Surgical management of Charcot neuroarthropathy of the ankle and hindfoot in patients with diabetes.Diabetes Metab Res Rev. 2016 Jan; 32 Suppl 1:292-6.DM
Charcot neuroarthropathy (CN) of the ankle and hindfoot (Sanders/Frykberg Type IV) is challenging to treat surgically or nonsurgically. The deformities associated with ankle/hindfoot CN are often multiplanar, resulting in sagittal, frontal and rotational malalignment. In addition, shortening of the limb often occurs from collapse of the distal tibia, talus and calcaneus. These deformities also result in significant alterations in the biomechanics of the foot. For example, a varus ankle/hindfoot results in increased lateral column plantar pressure of the foot, predisposing the patient to lateral foot ulceration. Collapse of the talus, secondary to avascular necrosis or neuropathic fracture, further accentuates these deformities and contributes to a limb-length inequality.
The primary indication for surgical reconstruction is a nonbraceable deformity associated with instability. Other indications include impending ulceration, inability to heal an ulcer, recurrent ulcers, presence of osteomyelitis and/or significant pain. Arthrodesis of the ankle and/or hindfoot is the method of choice when surgically correcting CN deformities in this region. The choice of fixation (i.e. internal or external fixation) depends on largely on the presence or absence of active infection and bone quality.

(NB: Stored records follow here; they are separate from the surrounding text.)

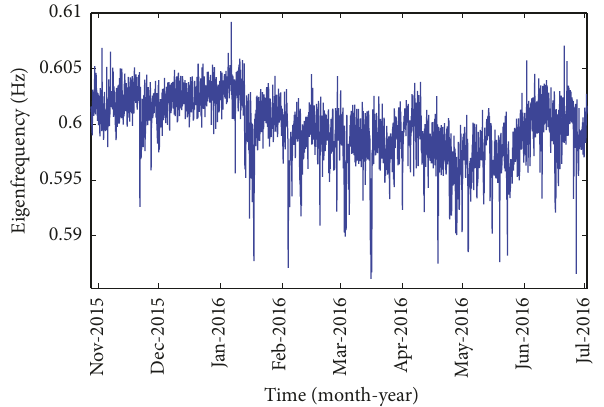
Figure 9: Time trend of the third eigenfrequency.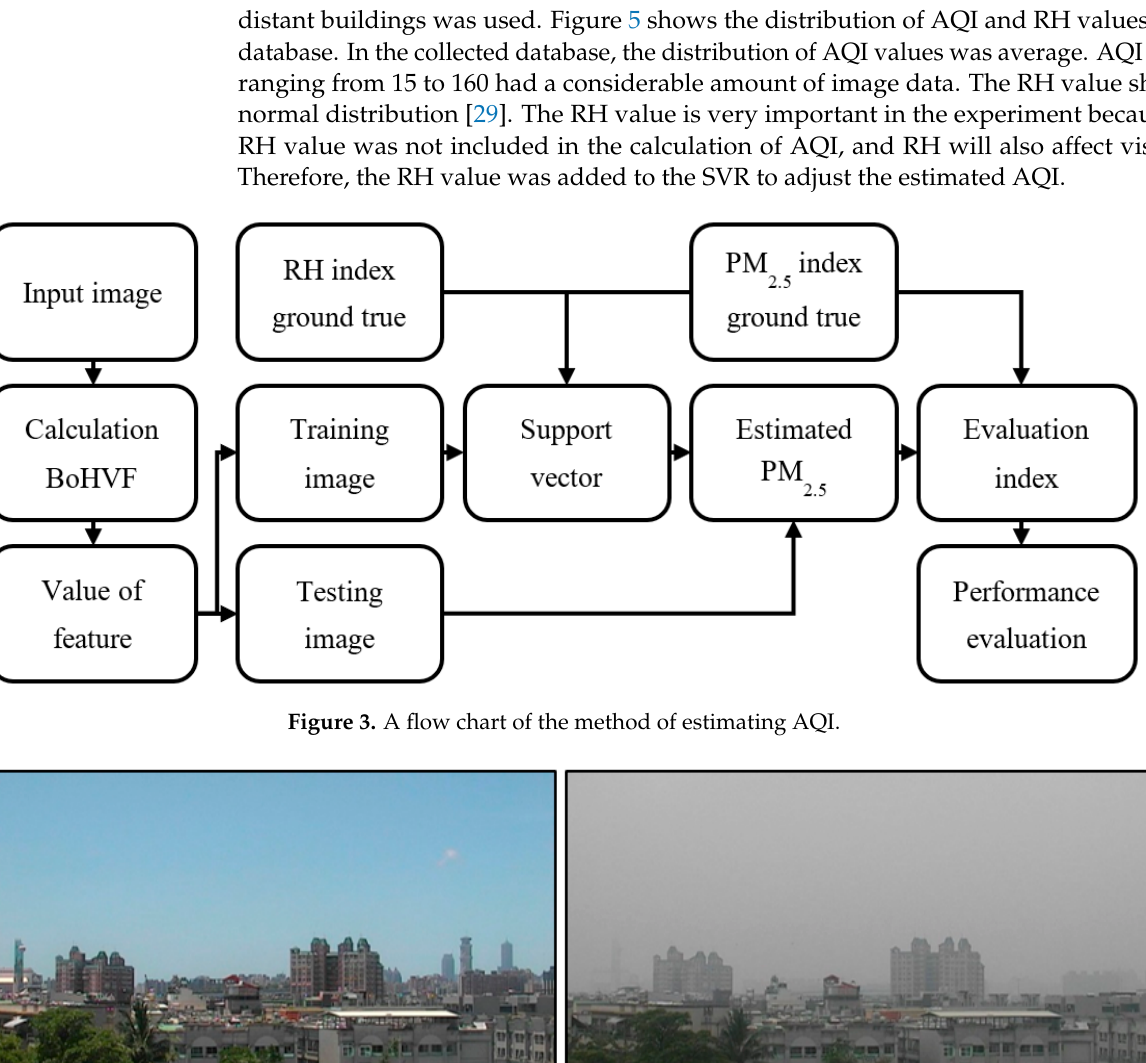
Figure 3. A flow chart of the method of estimating AQI.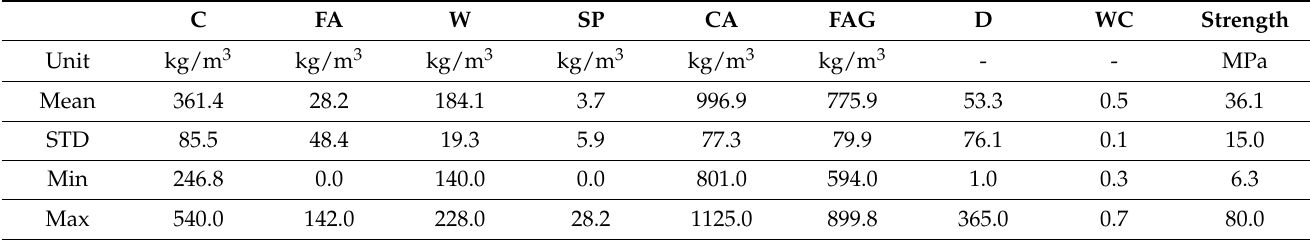
Table 1. Characteristics of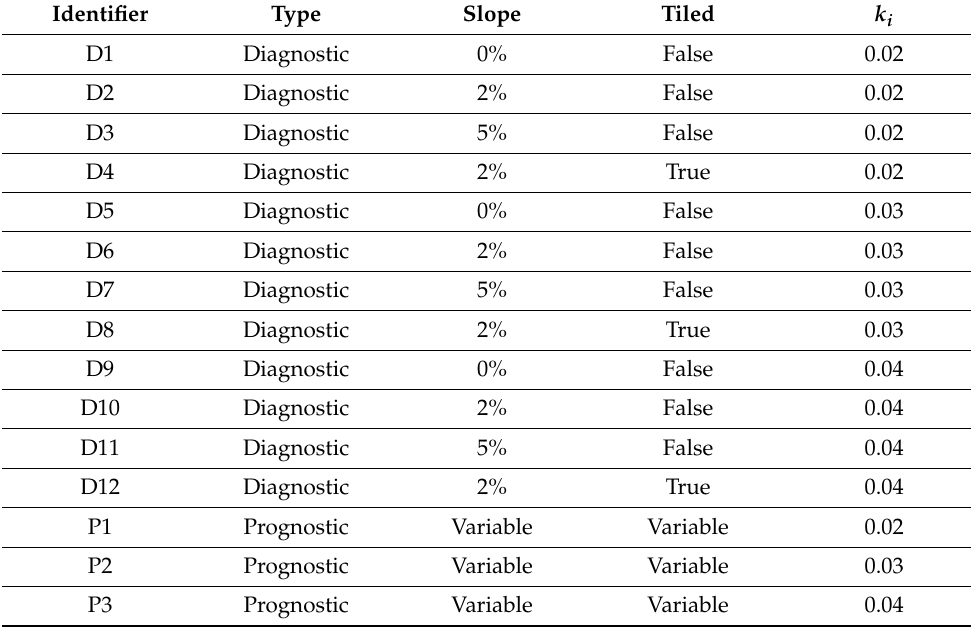
Table 1. HLM diagnostic and prognostic setups summary.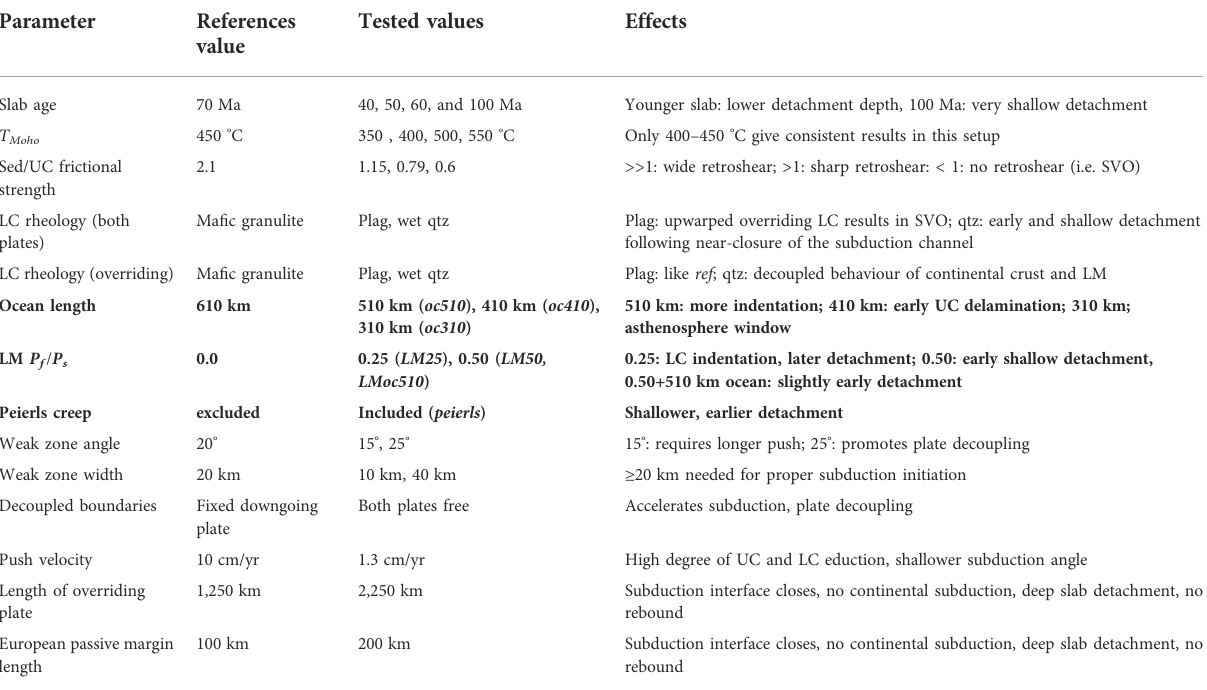
TABLE 2 Summary of all tested parameters and their effects with respect to the reference results. The parameters discussed in detail are written in bold. Abbreviations: SVO: single-vergent orogen, qtz: quartzite, sed/UC frictional strength: ratio between brittle strength of sediments over upper continental crust at 10 MPa, LC: lower crust, LM: lithospheric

Surgical reconstruction of ankle and hindfoot CN is associated with a high rate of infectious and noninfectious complications. Despite this high complication rate, surgeons embarking on surgical reconstruction of ankle and hindfoot CN should strive for limb salvage rates approximating 90%. Preoperative measures that can improve outcomes include assessment of vascular status, optimization of glycemic control, correction of vitamin D deficiency and cessation of tobacco use.